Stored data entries
[Start of section]

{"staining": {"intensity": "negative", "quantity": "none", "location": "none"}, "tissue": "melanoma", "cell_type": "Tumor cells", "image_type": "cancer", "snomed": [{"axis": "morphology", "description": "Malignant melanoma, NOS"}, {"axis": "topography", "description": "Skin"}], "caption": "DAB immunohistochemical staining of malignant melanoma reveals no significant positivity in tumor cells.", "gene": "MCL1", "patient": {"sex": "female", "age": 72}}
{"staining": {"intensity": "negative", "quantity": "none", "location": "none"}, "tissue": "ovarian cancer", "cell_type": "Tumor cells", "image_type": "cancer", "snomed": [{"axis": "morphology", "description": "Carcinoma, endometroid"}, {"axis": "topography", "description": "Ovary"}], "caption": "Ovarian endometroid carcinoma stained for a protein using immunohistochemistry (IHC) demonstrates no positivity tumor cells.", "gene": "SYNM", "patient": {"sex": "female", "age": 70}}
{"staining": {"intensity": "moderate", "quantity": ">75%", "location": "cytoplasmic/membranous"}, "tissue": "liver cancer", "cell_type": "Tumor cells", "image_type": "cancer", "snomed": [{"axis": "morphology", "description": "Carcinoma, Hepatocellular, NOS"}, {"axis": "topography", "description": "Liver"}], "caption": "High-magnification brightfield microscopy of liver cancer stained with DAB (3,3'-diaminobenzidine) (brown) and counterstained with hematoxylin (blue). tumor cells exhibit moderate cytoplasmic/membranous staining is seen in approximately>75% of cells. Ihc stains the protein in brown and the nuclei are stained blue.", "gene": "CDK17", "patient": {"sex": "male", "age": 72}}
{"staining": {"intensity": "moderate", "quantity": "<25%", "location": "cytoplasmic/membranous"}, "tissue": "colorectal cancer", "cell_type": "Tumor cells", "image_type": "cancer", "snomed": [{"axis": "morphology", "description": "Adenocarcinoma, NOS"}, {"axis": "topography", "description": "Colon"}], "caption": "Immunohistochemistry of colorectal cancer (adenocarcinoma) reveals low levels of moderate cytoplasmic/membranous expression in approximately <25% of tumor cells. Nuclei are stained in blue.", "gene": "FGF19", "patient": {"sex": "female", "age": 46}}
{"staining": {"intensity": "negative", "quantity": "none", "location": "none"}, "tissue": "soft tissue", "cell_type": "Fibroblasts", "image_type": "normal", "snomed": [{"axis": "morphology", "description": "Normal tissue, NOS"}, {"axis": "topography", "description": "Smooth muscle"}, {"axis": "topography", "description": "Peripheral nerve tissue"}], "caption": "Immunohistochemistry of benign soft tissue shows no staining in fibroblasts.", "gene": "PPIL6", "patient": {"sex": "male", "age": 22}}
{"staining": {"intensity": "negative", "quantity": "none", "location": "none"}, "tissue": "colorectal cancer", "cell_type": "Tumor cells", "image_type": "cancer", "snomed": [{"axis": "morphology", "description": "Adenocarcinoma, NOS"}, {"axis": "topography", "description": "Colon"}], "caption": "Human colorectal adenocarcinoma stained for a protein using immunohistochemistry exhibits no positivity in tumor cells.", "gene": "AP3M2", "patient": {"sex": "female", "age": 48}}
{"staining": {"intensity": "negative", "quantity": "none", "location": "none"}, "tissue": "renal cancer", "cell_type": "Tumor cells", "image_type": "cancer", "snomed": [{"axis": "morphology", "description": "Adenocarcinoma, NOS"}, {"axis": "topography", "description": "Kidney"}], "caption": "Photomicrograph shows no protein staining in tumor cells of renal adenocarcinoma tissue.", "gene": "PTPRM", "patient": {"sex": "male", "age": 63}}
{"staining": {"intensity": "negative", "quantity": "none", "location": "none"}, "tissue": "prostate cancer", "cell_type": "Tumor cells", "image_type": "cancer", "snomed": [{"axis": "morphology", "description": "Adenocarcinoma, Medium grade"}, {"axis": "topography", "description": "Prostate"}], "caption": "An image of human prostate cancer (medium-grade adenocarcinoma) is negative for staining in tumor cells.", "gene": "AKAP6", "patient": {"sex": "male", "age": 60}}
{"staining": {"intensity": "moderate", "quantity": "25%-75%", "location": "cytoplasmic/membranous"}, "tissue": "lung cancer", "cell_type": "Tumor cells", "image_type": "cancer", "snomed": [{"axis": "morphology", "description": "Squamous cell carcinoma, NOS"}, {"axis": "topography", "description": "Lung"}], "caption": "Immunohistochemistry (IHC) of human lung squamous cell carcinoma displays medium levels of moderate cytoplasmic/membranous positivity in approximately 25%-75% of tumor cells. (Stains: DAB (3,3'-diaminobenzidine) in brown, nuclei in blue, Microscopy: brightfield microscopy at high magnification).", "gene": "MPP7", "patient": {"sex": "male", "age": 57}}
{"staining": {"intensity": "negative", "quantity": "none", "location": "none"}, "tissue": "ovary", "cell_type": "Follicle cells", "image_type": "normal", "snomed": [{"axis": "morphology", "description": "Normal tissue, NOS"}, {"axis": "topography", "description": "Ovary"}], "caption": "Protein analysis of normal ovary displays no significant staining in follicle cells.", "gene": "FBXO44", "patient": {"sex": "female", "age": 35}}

[End of section]

INSTRUCTIONS TO FOLLOW.
Give back precisely the lines above that start at the line containing "of benign soft" and end at the line containing "colorectal adenocarcinoma stained", inclusive. No other lines belong in the output.

SOLVED EXERCISE.
{"staining": {"intensity": "negative", "quantity": "none", "location": "none"}, "tissue": "soft tissue", "cell_type": "Fibroblasts", "image_type": "normal", "snomed": [{"axis": "morphology", "description": "Normal tissue, NOS"}, {"axis": "topography", "description": "Smooth muscle"}, {"axis": "topography", "description": "Peripheral nerve tissue"}], "caption": "Immunohistochemistry of benign soft tissue shows no staining in fibroblasts.", "gene": "PPIL6", "patient": {"sex": "male", "age": 22}}
{"staining": {"intensity": "negative", "quantity": "none", "location": "none"}, "tissue": "colorectal cancer", "cell_type": "Tumor cells", "image_type": "cancer", "snomed": [{"axis": "morphology", "description": "Adenocarcinoma, NOS"}, {"axis": "topography", "description": "Colon"}], "caption": "Human colorectal adenocarcinoma stained for a protein using immunohistochemistry exhibits no positivity in tumor cells.", "gene": "AP3M2", "patient": {"sex": "female", "age": 48}}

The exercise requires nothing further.